--- Exercise details ---
Reply only with how many lines below contain "alerts".
# # # #
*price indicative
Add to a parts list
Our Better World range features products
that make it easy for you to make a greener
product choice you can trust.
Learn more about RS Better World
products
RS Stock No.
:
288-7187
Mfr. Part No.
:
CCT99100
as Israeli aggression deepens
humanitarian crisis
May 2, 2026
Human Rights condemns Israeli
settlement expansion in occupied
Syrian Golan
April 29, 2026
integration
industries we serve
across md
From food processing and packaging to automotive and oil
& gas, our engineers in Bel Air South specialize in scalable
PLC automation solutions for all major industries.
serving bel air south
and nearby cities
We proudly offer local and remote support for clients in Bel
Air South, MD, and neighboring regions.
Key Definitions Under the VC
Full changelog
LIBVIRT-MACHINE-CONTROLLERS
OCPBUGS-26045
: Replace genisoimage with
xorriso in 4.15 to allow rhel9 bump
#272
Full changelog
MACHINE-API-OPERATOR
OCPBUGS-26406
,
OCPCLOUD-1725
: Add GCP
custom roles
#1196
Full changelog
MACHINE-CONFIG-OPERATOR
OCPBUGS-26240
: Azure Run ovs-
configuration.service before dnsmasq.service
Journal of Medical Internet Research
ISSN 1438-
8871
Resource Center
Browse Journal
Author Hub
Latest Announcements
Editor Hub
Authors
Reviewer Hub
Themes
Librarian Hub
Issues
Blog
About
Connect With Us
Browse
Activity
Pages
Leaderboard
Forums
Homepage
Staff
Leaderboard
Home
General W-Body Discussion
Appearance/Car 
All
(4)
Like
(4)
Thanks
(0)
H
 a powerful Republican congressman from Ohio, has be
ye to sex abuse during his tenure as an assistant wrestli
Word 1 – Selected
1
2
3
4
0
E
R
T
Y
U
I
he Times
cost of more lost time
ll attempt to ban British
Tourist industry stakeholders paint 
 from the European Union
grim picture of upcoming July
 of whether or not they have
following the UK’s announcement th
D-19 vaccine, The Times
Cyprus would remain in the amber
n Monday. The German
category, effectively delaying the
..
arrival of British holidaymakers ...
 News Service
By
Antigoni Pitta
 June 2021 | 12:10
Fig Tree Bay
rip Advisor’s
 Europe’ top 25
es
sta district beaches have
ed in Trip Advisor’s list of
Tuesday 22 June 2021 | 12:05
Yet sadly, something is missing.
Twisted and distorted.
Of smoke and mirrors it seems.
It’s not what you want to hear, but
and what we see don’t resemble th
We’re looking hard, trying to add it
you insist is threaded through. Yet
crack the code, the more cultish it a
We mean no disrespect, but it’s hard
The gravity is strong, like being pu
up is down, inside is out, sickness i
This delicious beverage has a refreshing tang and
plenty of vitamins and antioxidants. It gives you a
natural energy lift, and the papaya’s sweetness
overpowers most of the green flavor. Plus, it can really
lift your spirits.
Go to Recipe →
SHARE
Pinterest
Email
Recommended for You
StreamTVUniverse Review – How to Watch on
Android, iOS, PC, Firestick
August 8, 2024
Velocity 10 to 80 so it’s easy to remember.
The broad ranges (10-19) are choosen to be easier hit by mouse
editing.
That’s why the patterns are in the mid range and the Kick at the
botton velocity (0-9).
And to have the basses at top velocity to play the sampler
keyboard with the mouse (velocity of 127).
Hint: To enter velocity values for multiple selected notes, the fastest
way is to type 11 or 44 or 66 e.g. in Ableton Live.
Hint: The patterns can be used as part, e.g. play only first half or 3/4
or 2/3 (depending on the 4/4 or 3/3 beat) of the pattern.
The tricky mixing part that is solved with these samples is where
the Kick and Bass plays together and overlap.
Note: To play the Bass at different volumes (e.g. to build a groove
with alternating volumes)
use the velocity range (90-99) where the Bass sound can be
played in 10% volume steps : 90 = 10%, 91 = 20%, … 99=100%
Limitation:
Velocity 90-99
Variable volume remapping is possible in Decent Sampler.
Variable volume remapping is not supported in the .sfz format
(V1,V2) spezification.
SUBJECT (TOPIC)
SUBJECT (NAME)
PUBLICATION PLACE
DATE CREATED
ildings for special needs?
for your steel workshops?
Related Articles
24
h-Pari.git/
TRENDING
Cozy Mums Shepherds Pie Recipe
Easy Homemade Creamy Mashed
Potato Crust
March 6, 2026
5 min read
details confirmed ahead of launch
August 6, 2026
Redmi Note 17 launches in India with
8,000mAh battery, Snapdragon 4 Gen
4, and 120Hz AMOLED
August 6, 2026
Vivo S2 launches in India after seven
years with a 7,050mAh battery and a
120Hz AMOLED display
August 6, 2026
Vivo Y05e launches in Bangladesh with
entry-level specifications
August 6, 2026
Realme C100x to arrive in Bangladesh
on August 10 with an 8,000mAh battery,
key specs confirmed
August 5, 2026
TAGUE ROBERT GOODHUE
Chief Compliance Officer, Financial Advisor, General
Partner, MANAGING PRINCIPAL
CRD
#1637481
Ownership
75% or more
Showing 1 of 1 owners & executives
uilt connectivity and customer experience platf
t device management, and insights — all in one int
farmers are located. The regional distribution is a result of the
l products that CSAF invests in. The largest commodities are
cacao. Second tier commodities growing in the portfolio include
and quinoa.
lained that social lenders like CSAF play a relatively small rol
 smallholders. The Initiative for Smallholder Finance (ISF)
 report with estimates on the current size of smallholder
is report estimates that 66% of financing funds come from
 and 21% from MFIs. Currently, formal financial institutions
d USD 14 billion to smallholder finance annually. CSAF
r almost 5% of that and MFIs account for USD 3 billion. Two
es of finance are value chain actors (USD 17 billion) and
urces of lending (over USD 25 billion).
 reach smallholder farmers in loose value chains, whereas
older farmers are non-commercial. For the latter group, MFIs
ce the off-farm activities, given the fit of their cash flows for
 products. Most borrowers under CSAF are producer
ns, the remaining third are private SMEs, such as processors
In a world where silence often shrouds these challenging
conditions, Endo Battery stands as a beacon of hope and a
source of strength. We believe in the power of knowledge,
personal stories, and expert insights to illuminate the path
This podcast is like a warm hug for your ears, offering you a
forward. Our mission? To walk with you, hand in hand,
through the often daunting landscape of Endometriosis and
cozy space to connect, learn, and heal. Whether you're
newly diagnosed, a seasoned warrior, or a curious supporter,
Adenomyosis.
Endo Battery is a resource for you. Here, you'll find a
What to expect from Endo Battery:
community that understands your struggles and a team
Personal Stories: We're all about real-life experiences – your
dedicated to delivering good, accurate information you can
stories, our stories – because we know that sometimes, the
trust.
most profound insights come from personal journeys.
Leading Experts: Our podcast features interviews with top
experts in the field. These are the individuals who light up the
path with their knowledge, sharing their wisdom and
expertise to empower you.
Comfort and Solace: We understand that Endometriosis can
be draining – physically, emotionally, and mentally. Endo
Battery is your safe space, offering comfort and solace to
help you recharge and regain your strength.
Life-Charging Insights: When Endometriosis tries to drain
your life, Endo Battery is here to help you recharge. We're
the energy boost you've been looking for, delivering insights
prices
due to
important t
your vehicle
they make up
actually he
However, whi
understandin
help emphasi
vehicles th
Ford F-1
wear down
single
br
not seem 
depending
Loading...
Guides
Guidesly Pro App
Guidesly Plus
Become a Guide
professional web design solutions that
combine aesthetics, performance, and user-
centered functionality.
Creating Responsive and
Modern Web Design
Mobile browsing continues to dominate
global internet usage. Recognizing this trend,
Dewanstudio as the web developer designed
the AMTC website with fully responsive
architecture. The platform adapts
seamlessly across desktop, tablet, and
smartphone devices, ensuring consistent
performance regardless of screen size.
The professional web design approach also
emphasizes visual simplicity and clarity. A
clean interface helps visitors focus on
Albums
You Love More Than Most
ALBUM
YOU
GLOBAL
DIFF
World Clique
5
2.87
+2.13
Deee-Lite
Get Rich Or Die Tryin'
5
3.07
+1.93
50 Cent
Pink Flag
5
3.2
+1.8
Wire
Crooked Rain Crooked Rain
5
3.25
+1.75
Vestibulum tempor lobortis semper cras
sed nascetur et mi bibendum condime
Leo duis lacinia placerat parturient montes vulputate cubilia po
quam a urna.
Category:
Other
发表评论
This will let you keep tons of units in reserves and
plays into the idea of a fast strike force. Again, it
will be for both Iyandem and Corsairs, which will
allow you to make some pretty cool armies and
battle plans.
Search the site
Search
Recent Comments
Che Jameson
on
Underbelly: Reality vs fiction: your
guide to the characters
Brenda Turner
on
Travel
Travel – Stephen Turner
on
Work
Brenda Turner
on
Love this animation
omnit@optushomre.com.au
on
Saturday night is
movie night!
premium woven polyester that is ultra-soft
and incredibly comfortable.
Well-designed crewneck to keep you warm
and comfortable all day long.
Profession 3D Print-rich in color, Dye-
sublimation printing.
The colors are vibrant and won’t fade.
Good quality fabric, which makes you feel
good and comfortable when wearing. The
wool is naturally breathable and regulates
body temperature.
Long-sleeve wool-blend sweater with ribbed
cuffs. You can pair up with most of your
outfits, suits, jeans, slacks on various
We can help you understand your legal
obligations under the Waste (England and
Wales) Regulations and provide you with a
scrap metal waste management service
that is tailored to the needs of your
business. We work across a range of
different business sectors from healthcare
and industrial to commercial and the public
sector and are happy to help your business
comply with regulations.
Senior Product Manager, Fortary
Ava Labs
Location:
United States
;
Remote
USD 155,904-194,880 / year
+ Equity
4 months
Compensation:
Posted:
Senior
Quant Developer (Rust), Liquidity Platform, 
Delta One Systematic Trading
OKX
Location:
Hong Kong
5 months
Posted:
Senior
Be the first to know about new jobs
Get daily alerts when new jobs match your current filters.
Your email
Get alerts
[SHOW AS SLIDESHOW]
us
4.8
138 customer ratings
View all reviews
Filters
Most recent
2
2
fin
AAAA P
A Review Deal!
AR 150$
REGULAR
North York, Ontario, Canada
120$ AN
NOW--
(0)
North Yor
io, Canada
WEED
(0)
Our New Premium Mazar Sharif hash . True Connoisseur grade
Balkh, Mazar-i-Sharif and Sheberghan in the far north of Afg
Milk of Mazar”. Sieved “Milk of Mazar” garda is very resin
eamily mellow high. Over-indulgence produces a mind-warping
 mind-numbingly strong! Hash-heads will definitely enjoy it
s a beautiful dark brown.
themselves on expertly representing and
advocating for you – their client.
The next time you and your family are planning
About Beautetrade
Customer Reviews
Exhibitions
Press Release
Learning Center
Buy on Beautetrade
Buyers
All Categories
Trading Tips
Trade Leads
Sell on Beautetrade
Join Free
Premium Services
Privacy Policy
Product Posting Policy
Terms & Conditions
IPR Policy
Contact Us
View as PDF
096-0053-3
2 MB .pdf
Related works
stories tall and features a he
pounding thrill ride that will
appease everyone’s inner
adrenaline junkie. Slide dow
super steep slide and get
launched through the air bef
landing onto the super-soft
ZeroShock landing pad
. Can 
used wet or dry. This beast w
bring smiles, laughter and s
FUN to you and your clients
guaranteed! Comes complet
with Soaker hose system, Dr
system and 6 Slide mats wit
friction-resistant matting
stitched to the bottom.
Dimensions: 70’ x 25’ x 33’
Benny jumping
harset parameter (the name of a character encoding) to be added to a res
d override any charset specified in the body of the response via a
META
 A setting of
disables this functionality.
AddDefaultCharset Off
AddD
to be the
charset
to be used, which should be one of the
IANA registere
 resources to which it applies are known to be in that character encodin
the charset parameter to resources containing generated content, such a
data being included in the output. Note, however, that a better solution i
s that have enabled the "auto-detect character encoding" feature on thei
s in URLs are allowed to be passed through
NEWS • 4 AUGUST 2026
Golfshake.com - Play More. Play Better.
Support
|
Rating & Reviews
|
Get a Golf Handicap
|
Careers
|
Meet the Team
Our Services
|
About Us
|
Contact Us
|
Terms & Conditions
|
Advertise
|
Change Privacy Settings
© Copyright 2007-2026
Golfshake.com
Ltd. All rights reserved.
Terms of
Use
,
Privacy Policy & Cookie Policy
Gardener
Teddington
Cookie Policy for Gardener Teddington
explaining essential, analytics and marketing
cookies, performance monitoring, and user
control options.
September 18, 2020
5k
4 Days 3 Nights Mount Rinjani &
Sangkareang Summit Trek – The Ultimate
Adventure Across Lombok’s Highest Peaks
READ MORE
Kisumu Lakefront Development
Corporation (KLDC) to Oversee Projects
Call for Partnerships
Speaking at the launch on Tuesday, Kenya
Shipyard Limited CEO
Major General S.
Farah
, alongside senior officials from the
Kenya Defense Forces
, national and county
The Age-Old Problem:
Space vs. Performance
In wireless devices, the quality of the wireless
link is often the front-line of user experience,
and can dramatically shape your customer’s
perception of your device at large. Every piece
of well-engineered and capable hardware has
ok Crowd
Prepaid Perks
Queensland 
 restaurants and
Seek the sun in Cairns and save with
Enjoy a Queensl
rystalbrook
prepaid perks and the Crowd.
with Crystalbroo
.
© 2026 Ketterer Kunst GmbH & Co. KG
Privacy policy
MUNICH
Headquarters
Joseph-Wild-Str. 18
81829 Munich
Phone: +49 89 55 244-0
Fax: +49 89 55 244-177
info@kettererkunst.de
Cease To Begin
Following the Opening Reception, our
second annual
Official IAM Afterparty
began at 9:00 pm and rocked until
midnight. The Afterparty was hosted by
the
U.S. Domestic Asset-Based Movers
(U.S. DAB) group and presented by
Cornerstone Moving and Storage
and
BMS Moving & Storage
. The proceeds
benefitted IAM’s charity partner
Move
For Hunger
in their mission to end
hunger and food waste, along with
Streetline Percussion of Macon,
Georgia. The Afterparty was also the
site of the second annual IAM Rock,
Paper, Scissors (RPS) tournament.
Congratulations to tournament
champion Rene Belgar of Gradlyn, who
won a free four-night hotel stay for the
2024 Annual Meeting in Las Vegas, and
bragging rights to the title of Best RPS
# # # #
--- Solution for this problem ---
2